**Aim of the task**. All of the entries below should be copied exactly as they appear.

**Supplied data**.
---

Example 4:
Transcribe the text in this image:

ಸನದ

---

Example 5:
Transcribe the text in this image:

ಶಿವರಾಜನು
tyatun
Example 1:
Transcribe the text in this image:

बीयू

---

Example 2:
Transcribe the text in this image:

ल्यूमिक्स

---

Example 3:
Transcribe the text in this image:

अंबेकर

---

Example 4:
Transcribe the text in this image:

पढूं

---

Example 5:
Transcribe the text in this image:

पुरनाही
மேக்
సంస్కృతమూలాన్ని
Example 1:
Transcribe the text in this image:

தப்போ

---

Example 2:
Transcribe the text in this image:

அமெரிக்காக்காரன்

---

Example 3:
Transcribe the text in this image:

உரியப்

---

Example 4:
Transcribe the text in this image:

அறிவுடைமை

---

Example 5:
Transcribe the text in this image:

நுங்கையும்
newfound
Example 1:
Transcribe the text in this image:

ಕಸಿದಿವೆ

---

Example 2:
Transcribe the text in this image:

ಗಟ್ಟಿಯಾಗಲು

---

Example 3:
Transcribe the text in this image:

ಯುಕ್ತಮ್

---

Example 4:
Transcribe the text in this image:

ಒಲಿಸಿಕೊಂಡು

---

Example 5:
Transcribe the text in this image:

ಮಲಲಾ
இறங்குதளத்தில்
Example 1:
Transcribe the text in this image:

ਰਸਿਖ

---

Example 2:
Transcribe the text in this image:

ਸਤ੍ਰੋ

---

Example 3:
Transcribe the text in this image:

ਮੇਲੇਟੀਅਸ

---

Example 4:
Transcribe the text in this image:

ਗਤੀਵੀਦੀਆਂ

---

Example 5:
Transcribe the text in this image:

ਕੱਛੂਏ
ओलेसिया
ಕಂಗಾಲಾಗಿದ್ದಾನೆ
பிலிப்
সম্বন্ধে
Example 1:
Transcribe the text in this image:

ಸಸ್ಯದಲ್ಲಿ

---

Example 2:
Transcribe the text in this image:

**Task answer**.
---

Example 4:
Transcribe the text in this image:

ಸನದ

---

Example 5:
Transcribe the text in this image:

ಶಿವರಾಜನು
tyatun
Example 1:
Transcribe the text in this image:

बीयू

---

Example 2:
Transcribe the text in this image:

ल्यूमिक्स

---

Example 3:
Transcribe the text in this image:

अंबेकर

---

Example 4:
Transcribe the text in this image:

पढूं

---

Example 5:
Transcribe the text in this image:

पुरनाही
மேக்
సంస్కృతమూలాన్ని
Example 1:
Transcribe the text in this image:

தப்போ

---

Example 2:
Transcribe the text in this image:

அமெரிக்காக்காரன்

---

Example 3:
Transcribe the text in this image:

உரியப்

---

Example 4:
Transcribe the text in this image:

அறிவுடைமை

---

Example 5:
Transcribe the text in this image:

நுங்கையும்
newfound
Example 1:
Transcribe the text in this image:

ಕಸಿದಿವೆ

---

Example 2:
Transcribe the text in this image:

ಗಟ್ಟಿಯಾಗಲು

---

Example 3:
Transcribe the text in this image:

ಯುಕ್ತಮ್

---

Example 4:
Transcribe the text in this image:

ಒಲಿಸಿಕೊಂಡು

---

Example 5:
Transcribe the text in this image:

ಮಲಲಾ
இறங்குதளத்தில்
Example 1:
Transcribe the text in this image:

ਰਸਿਖ

---

Example 2:
Transcribe the text in this image:

ਸਤ੍ਰੋ

---

Example 3:
Transcribe the text in this image:

ਮੇਲੇਟੀਅਸ

---

Example 4:
Transcribe the text in this image:

ਗਤੀਵੀਦੀਆਂ

---

Example 5:
Transcribe the text in this image:

ਕੱਛੂਏ
ओलेसिया
ಕಂಗಾಲಾಗಿದ್ದಾನೆ
பிலிப்
সম্বন্ধে
Example 1:
Transcribe the text in this image:

ಸಸ್ಯದಲ್ಲಿ

---

Example 2:
Transcribe the text in this image:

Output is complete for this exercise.